_Task brief_:
Your answer should consist of the lines holding "wrist", copied from the material below.

** Data for the task follows **

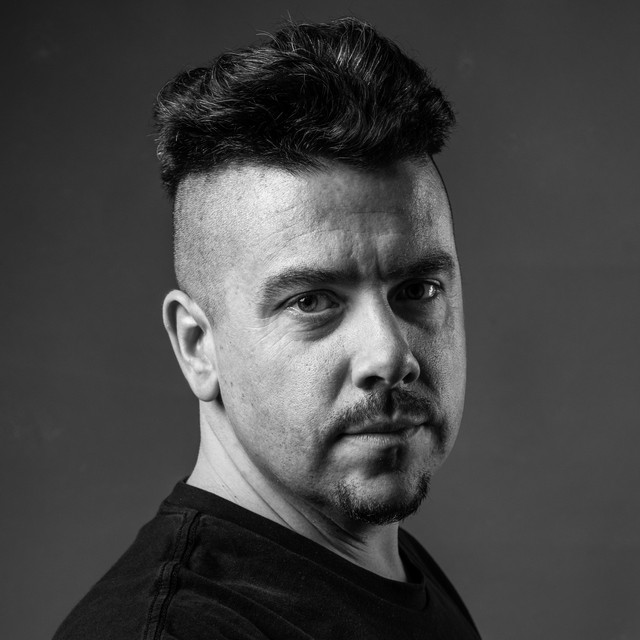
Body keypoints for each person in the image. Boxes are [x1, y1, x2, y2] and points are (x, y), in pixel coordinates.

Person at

** End of Data for the task **
** Data for the task follows **

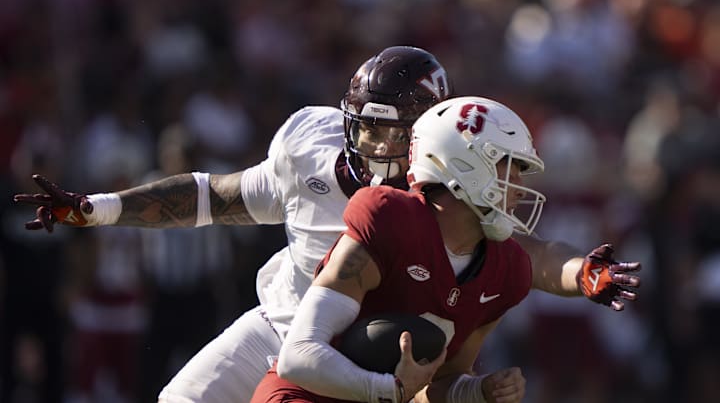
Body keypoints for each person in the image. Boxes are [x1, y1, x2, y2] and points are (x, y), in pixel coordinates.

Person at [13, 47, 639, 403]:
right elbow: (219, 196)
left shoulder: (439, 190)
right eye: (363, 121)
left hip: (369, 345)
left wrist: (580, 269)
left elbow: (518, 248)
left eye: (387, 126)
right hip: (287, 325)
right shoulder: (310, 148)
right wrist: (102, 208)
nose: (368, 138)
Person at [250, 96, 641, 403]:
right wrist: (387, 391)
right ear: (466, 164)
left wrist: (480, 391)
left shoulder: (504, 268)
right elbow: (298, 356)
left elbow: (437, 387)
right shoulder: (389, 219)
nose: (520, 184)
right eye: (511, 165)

** End of Data for the task **

_Solution below_:
left wrist: (580, 269)
right wrist: (102, 208)
right wrist: (387, 391)
left wrist: (480, 391)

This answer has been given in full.